= Upadhi =

Upādhi (उपाधि ) is a term in Hindu philosophy meaning "imposition" or "limitation". In Hindu logic, an upādhi is the condition which accompanies the major term and must be supplied to limit the too general middle term. For instance, "the mountain has smoke because it has fire" rests on the false premise that all fire is accompanied by smoke. To restrict the too general middle term here, 'damp fuel' should be added as the condition of smoky fire.

It can also be viewed as a disguise or vehicle for true reality, both defining something and limiting it. For example, the body of a man or animal is the upādhi of its true self. Another example is that the true self, Brahman (Sanskrit: ब्रह्म ) is hidden in a living being, jiva (Sanskrit: जीव ) by the upādhi of the mind, Antahkarana (Sanskrit: अंतःकरण ) and the creator God, Īshvara (Sanskrit: ईश्वर ) by the upādhi of Māyā (Sanskrit: माया ) an appearance which is not what it seems. Upādhi is the condition of body and mind obscuring the true self which Indian schools of thought seek to remove for the attainment of moksha, realisation of the true self.
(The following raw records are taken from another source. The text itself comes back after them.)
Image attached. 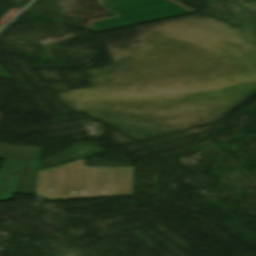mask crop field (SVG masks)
<instances>
[{
  "label": "crop field",
  "instance_id": "1",
  "mask_svg": "<svg viewBox=\"0 0 256 256\" xmlns=\"http://www.w3.org/2000/svg\"><path fill=\"white\" fill-rule=\"evenodd\" d=\"M84 159L38 172L46 199L132 195L133 168L83 167Z\"/></svg>",
  "mask_w": 256,
  "mask_h": 256
},
{
  "label": "crop field",
  "instance_id": "2",
  "mask_svg": "<svg viewBox=\"0 0 256 256\" xmlns=\"http://www.w3.org/2000/svg\"><path fill=\"white\" fill-rule=\"evenodd\" d=\"M104 7L121 15L92 22L95 31L189 12L170 0H101Z\"/></svg>",
  "mask_w": 256,
  "mask_h": 256
},
{
  "label": "crop field",
  "instance_id": "3",
  "mask_svg": "<svg viewBox=\"0 0 256 256\" xmlns=\"http://www.w3.org/2000/svg\"><path fill=\"white\" fill-rule=\"evenodd\" d=\"M0 77L10 78V76L5 72V70L0 66Z\"/></svg>",
  "mask_w": 256,
  "mask_h": 256
},
{
  "label": "crop field",
  "instance_id": "4",
  "mask_svg": "<svg viewBox=\"0 0 256 256\" xmlns=\"http://www.w3.org/2000/svg\"><path fill=\"white\" fill-rule=\"evenodd\" d=\"M2 114H3V113H0V119H1Z\"/></svg>",
  "mask_w": 256,
  "mask_h": 256
}]
</instances>
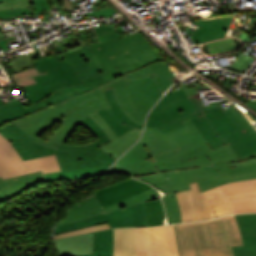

Comans says the word upādhi is the most important technical expression in Advaita Vedanta. He mentions that upādhi refers to a thing that apparently conditions something else by transferring its properties to that other thing on account of the proximity between them. The standard illustration is that of a red flower which transfers its property of redness to a clear crystal due to their proximity. In this case the red flower is the upādhi of the crystal.

In his commentary on the Bṛhadāraṇyaka Upaniṣhad 3.8.12, Śaṅkara raises the important question as to what is the difference between Brahman, God (Īśvara), and the individual self (jīva) and he answers the question by saying that these distinctions are made only on the basis of limiting adjuncts (upādhi), which prevents reality. There is no difference between them.